3. Steps to Enable Auditing in Linux
A. Configure Audit Policies

• Use auditd (Linux Audit Framework):

  # Monitor SSH logins
  auditctl -a exit,always -F arch=b64 -S connect -F a2=22 -k ssh_access
  
  # Track changes to user/group files
  auditctl -w /etc/passwd -p wa -k user_changes
  auditctl -w /etc/group -p wa -k group_changes
  

B. Object & File Auditing

• Monitor sensitive directories or files:

  auditctl -w /etc/sudoers.d/ -p wa -k sudo_config
  auditctl -w /var/log/ -p wa -k log_tampering
  

C. Monitor Logs

• Use journalctl and log files:

  # Check SSH login attempts
  journalctl -u sshd | grep "Failed password"
  
  # View auditd logs for custom rules
  ausearch -k ssh_access -i
  

  • Key logs:
    • /var/log/auth.log (authentication events).
    • /var/log/audit/audit.log (auditd events).

4. Best Practices

• Centralize Logs:
  • Forward logs to a SIEM (e.g., Splunk, ELK Stack) using rsyslog or syslog-ng.

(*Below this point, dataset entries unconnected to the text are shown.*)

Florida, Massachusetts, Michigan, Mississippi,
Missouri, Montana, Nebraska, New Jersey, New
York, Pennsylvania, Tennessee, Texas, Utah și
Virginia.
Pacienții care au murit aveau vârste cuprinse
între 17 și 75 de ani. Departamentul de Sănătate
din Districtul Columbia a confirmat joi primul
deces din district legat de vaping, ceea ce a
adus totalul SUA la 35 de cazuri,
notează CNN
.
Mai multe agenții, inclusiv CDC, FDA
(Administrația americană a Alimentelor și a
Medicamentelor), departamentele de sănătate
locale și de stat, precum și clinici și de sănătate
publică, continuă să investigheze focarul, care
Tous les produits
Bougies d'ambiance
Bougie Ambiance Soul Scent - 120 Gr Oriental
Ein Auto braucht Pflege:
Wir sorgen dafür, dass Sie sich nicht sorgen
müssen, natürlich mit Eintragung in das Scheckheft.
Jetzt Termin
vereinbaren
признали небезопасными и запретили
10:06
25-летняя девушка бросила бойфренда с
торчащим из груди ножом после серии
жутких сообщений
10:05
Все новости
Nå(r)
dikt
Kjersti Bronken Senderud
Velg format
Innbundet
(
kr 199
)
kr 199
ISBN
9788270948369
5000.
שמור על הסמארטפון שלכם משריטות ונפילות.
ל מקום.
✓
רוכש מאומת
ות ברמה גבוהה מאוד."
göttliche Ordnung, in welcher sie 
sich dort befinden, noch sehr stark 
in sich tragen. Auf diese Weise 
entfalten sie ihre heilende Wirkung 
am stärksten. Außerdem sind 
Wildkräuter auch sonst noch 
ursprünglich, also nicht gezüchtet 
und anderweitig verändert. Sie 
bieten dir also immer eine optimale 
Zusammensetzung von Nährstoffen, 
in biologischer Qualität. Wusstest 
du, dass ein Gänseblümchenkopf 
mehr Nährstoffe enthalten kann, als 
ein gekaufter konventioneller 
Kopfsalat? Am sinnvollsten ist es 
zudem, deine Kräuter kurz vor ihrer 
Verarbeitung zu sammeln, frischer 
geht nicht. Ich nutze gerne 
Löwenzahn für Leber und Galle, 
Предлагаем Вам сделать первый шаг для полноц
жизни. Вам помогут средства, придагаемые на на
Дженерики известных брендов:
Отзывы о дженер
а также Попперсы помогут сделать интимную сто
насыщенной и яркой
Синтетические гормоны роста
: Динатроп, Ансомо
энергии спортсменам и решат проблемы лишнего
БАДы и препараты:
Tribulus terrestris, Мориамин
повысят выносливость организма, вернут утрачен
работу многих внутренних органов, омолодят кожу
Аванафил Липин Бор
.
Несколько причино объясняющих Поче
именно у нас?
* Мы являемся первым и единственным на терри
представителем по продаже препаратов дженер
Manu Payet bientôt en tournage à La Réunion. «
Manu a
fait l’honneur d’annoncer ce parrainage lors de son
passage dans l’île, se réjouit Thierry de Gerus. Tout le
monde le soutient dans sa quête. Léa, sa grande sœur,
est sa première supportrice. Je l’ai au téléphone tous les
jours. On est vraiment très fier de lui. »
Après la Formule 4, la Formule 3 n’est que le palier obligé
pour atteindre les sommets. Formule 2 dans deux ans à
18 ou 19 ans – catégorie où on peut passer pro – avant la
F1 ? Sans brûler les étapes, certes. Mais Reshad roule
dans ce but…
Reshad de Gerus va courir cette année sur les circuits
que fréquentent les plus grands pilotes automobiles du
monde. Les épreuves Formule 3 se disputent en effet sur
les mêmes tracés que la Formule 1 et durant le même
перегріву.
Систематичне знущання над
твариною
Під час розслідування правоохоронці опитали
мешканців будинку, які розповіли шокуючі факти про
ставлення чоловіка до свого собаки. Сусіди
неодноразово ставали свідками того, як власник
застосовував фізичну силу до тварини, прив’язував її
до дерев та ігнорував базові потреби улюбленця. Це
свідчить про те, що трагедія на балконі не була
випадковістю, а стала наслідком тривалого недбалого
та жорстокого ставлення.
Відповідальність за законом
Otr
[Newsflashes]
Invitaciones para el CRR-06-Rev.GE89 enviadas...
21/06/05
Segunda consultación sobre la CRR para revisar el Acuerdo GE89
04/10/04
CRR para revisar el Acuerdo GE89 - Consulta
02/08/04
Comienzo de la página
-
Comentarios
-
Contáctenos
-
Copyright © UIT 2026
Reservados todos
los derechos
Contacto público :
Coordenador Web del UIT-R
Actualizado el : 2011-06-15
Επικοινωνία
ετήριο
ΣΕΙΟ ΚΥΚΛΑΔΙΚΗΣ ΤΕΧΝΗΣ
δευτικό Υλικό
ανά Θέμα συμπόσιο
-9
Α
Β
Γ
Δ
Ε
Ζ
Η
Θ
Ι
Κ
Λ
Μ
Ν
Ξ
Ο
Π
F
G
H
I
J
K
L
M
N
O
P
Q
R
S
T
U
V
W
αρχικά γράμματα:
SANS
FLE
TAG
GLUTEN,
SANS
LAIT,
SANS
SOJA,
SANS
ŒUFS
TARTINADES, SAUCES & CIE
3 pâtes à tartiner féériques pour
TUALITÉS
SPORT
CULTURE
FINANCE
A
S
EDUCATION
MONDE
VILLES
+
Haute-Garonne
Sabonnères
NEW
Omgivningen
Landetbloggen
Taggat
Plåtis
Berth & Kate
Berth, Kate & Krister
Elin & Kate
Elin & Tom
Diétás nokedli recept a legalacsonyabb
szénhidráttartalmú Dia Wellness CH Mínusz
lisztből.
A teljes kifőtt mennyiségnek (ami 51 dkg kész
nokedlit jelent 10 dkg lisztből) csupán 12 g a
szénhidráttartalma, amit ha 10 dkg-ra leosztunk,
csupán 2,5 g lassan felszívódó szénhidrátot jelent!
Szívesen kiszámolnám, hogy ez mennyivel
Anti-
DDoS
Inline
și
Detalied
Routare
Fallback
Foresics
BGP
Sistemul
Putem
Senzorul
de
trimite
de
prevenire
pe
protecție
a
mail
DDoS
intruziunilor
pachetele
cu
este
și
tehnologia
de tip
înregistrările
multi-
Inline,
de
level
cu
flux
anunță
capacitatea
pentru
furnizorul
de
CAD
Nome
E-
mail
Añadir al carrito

  # rsyslog config to send logs to a SIEM
  *.* @<SIEM_IP>:514
  

• Monitor Privileged Accounts:
  • Log all root activity and sudo commands.
  • Use tools like sudo-logs or auditd to track privilege escalation.
• Reduce Noise:
  • Filter logs for high-risk events (e.g., FAILED su, sudo failures, /etc/passwd modifications).
• Automate Compliance:
  • Use tools like Lynis, OpenSCAP, or Wazuh for automated audits.

5. Compliance & Threat Detection

• GDPR/HIPAA: Audit access to sensitive files (e.g., databases, configuration files).
• PCI DSS: Log all root actions and network access to payment data.
• Detect Threats:
  • Use fail2ban to block brute-force SSH attempts.
  • Alert on unusual activity (e.g., midnight root logins, unauthorized cron jobs).

6. Tools for Linux Auditing

• Native Tools: auditd, journalctl, rsyslog.
• SIEM Integration: Splunk Forwarder, Elasticsearch, Graylog.
• Compliance: Lynis (hardening), OpenSCAP (CIS benchmarks).
• Hybrid AD Environments:
  • Audit AD/LDAP integrations via /var/log/sssd/sssd.log (if using sssd or winbind).

Summary

Linux auditing ensures security and compliance by tracking logins, user/group changes, and critical file activity. Use auditd, centralized logging, and compliance tools to mirror AD-like auditing principles. In hybrid environments, correlate Linux logs with AD logs via SIEM for full visibility.